Nonhuman Agency within the Apocalypse

When we think of the apocalypse, we usually think of it as the end of the world as we humans know it. This perspective has been popularised by the humanist movements of the Renaissance period, when scholars and philosophers alike championed the Promethean beliefs of human progress and mankind at the centre of the universe. While apocalyptic texts have commonly followed these human-centric narratives, an emerging category of post-humanist narratives have sought to empower the nonhuman rather than humanity and to dethrone mankind as the central focus. In other words, the apocalypse can be thought of as a nonhuman story.

In this issue, the authors add to the ongoing post-humanist discussion on apocalyptic texts by exploring the different capacities for agency in nonhuman actors, which arise even despite the apocalyptic environment. While humanist texts center around human agency and power, we challenge these narratives by rewriting the apocalypse as a nonhuman story—thus bringing light to the potential for nonhuman power and agency. Nonhuman and even inanimate entities like nature, technology, and the train have now been reimagined as powerful, agentic figures in our articles. In a sense, the nonhuman is the main character. 

Firstly, Mah Xiao Yu explores in her article An infinite amount of hope, but not for us: posthumanism and beautiful post-apocalyptic landscapes in The Last of Us how, against expectations, beautiful natural landscapes in post-apocalyptic texts do not create a narrative that is friendly to the human. In fact, she argues that they deliver a message on the irrationality of humanity’s survival since, when juxtaposed against the beauty and resilience of post-apocalyptic landscapes, humanity is revealed to be transient, self-destructive, and ultimately insignificant.

Other than recognising nature’s inherent capacity for agency, we can also turn to the robotic or the technological to study the presence of agency in apocalyptic texts. In Chong Shin Ee’s Human and Nonhuman Agency in WALL-E: The Role of Posthumanism in the Resolution of the Post-Apocalyptic Crisis, robotic agency and its relationship with humanity is examined. Instead of robots being the technological slaves to humanity, we see that WALL-E recognises and encourages both human and nonhuman agencies to develop, in order to establish a sense of recuperation and recovery in the desolate, post-apocalyptic climate. In that sense, WALL-E suggests to us that all parties, the human and the nonhuman, have the responsibility to harness their individual agency to save themselves from an apocalypse of their own making.

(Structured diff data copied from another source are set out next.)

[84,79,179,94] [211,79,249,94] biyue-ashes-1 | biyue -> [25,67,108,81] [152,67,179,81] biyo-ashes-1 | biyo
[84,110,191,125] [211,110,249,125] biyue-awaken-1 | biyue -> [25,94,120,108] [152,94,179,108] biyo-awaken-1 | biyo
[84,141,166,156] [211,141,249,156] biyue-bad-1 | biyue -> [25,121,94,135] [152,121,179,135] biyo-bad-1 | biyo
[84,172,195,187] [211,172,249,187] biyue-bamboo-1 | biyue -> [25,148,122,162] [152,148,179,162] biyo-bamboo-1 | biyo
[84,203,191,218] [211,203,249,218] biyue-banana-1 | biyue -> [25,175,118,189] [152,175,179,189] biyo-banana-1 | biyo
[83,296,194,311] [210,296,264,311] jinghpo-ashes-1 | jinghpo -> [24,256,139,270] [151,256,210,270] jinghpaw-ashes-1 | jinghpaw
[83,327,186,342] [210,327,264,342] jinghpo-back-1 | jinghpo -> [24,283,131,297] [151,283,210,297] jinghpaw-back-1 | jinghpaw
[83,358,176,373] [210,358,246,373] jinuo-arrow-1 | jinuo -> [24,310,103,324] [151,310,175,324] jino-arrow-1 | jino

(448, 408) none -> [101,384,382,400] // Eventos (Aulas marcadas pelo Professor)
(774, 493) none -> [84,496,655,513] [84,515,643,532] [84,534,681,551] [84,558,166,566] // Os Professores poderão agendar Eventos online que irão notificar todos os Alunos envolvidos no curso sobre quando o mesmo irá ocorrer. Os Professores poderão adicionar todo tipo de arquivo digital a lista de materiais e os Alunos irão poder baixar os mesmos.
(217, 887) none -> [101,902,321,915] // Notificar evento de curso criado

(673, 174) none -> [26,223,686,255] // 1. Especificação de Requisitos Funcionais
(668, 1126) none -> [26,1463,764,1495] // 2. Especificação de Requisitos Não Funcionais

Thereafter, Sum Hung Yee’s article The Passive Protagonist: Assessing the agency of trains as opposed to the human protagonist within the narrative of Train to Busan explores the nonhuman agency of the train, which appears throughout the zombie film and serves as the setting for most of the film.. In his essay, Hung Yee questions the seemingly unimportant role of the inanimate and nonhuman train in contrast to the human protagonist, arguing that this assumption is false. Indeed, he further argues that the importance of the human protagonist may even be usurped by that of the nonhuman train.

Lastly, we can question whether the human and nonhuman are necessarily distinct and separate entities. Could we uncover the nonhuman within the human? In Reimagining (Human) Nature in the Apocalypse: Negotiating Agency through Posthumanism in Mockingjay, Rachel Eng navigates how human agents are directed by deterministic forces of human nature, which does not entirely deprive the human of agency. Exploring Mockingjay through posthumanist analysis allows us to understand the interdependence between human and nonhuman agencies in the apocalypse.